The amount of work and the amount of capital available in the market for goods and services are key variables in this process of balancing supply and demand. The break-even point is where supply and demand meet. The price results from that equilibrium.

For there to be supply and demand, it is required that there be a productive, labor force that generates the goods and at the same time demands inputs and finished products.

  • The market equilibrium:

The situation in which, at market prices, all consumers can purchase the quantities they want and suppliers manage to sell everything produced. Freely competitive markets tend to always be in equilibrium.

  • The shift of the Demand Curve:

The shape of the demand curve for all normal goods and services is always decreasing as a consequence of the universal law that at lower prices consumers will demand more of the product.

Each good will have its characteristic demand curve, more or less inclined, more or less convex. In addition, the position of the curve, higher, lower, shifted to the left or the right, will depend on several factors:

  • the higher or lower income received by consumers
  • tastes and fashions
  • the prices of other related goods
  • expectations or forecasts about the future

If the income of the consumers increases, the demand will be increasing, which will cause the shift to the right of the demand curve since at the same price the quantity demanded will be greater. Conversely, if the country’s income decreases, the demand will decrease and the demand curve will shift to the left.

In the same way, the curve will move to the right if the demand increases due to a positive change in tastes or fashion or because the prices of the products that can substitute it increases.

  • The shift of the Supply Curve:

The same explanation given in the displacement of the demand is applied in the displacement of the supply, the difference is found in the factors that produce such displacement.

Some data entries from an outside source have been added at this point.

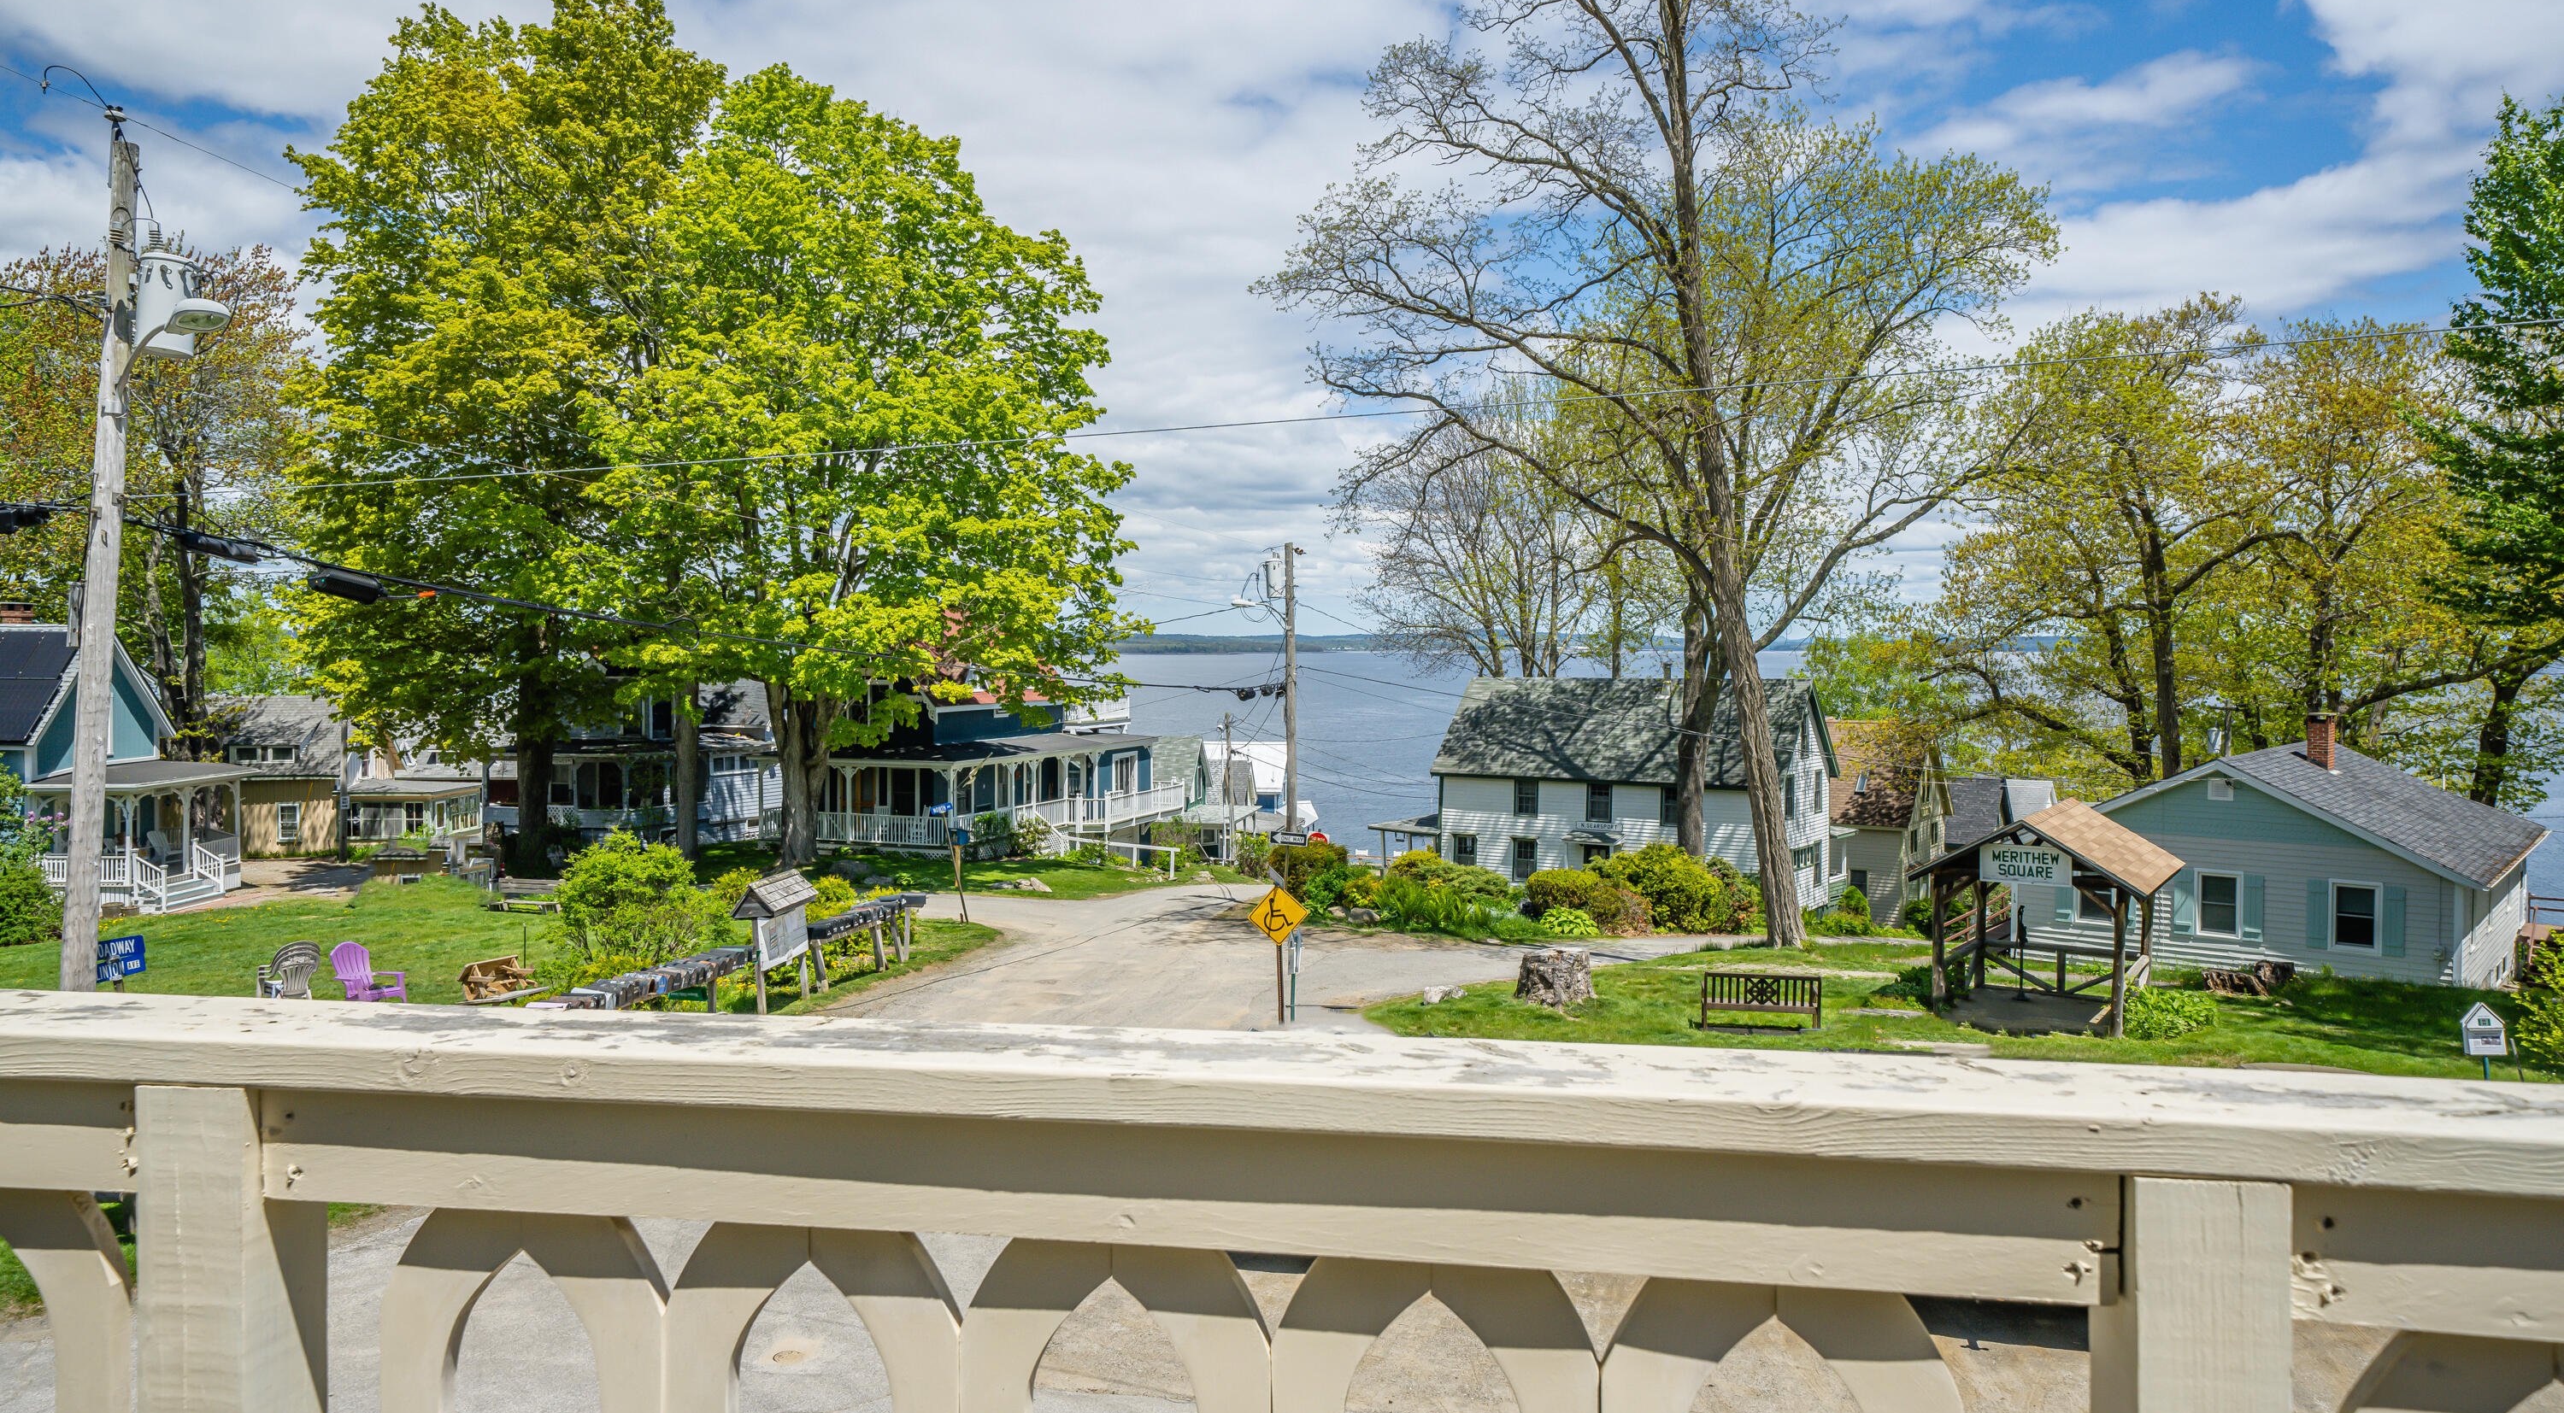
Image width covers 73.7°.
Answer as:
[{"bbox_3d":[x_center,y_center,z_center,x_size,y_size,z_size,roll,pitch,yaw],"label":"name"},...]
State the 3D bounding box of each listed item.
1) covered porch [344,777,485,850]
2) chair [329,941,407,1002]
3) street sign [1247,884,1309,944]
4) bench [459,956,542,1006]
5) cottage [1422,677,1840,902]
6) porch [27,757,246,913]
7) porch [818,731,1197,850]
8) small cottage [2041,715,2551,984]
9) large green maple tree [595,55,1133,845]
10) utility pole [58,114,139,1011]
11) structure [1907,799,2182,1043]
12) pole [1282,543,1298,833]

If the price falls, the supply decreases because it is not convenient for the producer to produce when prices are low, in which case the supply curve moves inwards, but if prices increase the supply will be higher, moving the curve outwards

The factors for these displacements are:

  • Technological development: Allows greater production, which brings with it an increase in supply, but without any variation in prices;
  • The increase in companies: likewise, the entry of new companies into the market increases production and therefore the supply.

Resource allocation

It is the distribution of existing economic resources among various uses. The problem of the allocation of resources arises because the existence of these is limited, while human needs and desires are not; From there arises the need to adequately combine the available resources to maximize the utility of the consumer or the profit of the producer.

The attention of economists has focused on the problem of determining the most efficient allocation of resources possible in such a way as to achieve, with the least amount of these, the maximum achievable production. If each of the factors of production has a market cost and if each of the products that can be produced is also sold at a market price, it is possible to solve this problem using linear programming techniques that give the optimal solution for each case. For this, it is essential to take into account the concept of opportunity cost, that is, the income that is no longer obtained by not dedicating the available resources to activities other than those that are undertaken.